In “Jurassic Park,” the 1991 novel about a wildlife preserve for dinosaurs, the late Michael Crichton raised the specter of the resurrection of extinct species using preserved DNA specimens. It seemed far-fetched two decades ago. But we live in an era now when yesterday’s science fiction is today’s banner headline on the Drudge Report.
With Tuesday’s Blu-ray debut of the “Jurassic Park” movie trilogy, the time is right to ask: How far has science advanced toward realizing the underlying premise of the franchise?
Well … nobody said it was going to be easy.
DNA usually only survives for a few thousand years in the fossil record, and finding older samples is an extremely rare occurrence. Professor John Horner, the paleontologist who served as technical adviser for the “Jurassic Park” series, believes that if long-dead creatures are ever revived, the most likely candidates aren’t dinosaurs but more recently extinct animals like the dodo or mammoth.
“In the case of mammoths,” he says, “we do have living elephants, which are their close relatives, so reviving them might be possible in the not too distant future.”
Indeed, scientists have even speculated that we might be able to “regrow” dinosaurs by fiddling with the DNA of their modern descendants, such as birds, although this seems a remote prospect at present.
More immediate success might be obtained on a smaller scale, including a kind of reverse “Jurassic Park” scenario, where scientists use ancient DNA evidence to ascertain that a species thought to be extinct is, in fact, not so.
This occurred most recently in New Zealand where a kind of storm petrel thought extinct since 1850 was discovered to be alive and well.
Also in New Zealand, the plumage of the extinct giant bird known as the moa has been reconstructed using DNA extracted from 2,000 year-old feathers. The DNA was taken from the shaft and barb of the feathers, something not previously thought possible.
Another creature that could be “revived,” albeit far less glamorous than the moa, is the humble bacterium.
When a human body is preserved after death, the DNA of its microorganisms, including disease-causing pathogens, can often survive intact alongside traces of the human DNA, preserved within human tissues.
Biomolecular scientist Mike Bunce, who heads the ancient DNA research lab at Australia’s Murdoch University, thinks that this kind of DNA is essentially a genetic time capsule.
“It means we can go back and see what a disease looked like in the past,” he says.
Diseases mutate much faster than human DNA does, so even going back a decade or two can reveal a lot about how a disease has evolved.
As Mr. Bunce puts it, “the human genome is in a constant arms race with its pathogens.”
Ancient DNA from a medieval cemetery in London was recently used to prove that the plague pathogen Yersinia pestis was definitely responsible for the Black Death of the 1300s.
And tuberculosis-causing bacteria have also been found in a 9,000 year old mummy from Atlit-Yam, a submerged Neolithic village off the coast of Israel, where DNA traces were preserved because of flooding.

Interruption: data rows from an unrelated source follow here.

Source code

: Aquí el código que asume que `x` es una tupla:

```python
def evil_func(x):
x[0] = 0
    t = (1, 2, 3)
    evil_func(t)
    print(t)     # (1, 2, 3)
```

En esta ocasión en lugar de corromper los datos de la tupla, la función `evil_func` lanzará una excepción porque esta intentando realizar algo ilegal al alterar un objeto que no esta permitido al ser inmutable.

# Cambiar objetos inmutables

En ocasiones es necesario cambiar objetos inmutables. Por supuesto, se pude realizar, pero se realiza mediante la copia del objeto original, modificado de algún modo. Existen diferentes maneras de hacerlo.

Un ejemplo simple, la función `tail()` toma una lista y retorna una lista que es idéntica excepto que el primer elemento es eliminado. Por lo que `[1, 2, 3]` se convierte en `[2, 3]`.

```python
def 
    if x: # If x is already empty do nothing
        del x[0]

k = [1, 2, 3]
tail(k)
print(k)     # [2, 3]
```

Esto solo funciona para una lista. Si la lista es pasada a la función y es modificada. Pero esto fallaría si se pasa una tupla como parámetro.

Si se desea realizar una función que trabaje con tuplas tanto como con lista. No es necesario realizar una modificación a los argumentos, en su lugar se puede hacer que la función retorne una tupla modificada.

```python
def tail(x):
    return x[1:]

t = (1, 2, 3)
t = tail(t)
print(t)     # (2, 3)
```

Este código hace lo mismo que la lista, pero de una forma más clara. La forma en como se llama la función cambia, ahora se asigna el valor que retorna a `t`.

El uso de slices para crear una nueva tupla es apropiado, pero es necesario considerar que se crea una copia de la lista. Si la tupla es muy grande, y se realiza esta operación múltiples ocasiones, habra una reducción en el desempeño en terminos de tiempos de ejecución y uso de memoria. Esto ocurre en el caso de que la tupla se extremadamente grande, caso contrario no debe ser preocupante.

This raises the subject of DNA’s potential misuse in germ warfare or terrorism; and no doubt many biotech firms will be keen to unlock the potentially lucrative secrets ancient DNA can reveal.
This subject was broached in a recent film starring Willem Dafoe called “The Hunter,” which concerns an American bounty hunter’s attempts to track down and kill the last surviving Tasmanian tiger for a European biotech firm.
In reality, the Tasmanian tiger is thought to have been extinct since the 1930s, but it is not inconceivable that it could one day be brought back to life, as could other species such as the dodo or the quagga, a subspecies of the zebra.
DNA has also been extracted from hair in woolly mammoths, but Nicolas Rawlence, an expert in ancient DNA and the head of the team that extracted the moa DNA. doesn’t believe that research of this kind will lead to the reconstruction of extinct species a la “Jurassic Park.”
“No matter how fast molecular technology increases it cannot get around the fact that as soon as we die, our DNA starts to degrade, making reconstruction of extinct species very difficult, if not impossible,” he says.
Mr. Horner, who was the partial inspiration for “Jurassic Park’s” protagonist Dr. Alan Grant, is equally skeptical. “Quite frankly,” he says “we’re no closer to reviving a dinosaur than we were in 1993 [when the first film came out], because we have yet to find even the smallest piece of DNA.”
While it is true that DNA has been extracted from dinosaur bones, this DNA hasn’t come from the dinosaurs themselves but rather from organic matter present in the soil, which rains down onto the bones from above.
In addition to the difficulty of obtaining pristine, non-degraded DNA, another major problem would be the fact that extinct animals’ natural habitat will have changed considerably in the time since they died out.
This would mean they would have trouble living anywhere outside of a specially prepared wildlife sanctuary — the very premise behind “Jurassic Park.”
Faced with an eternity of captivity, some might argue that the creatures would be better off extinct.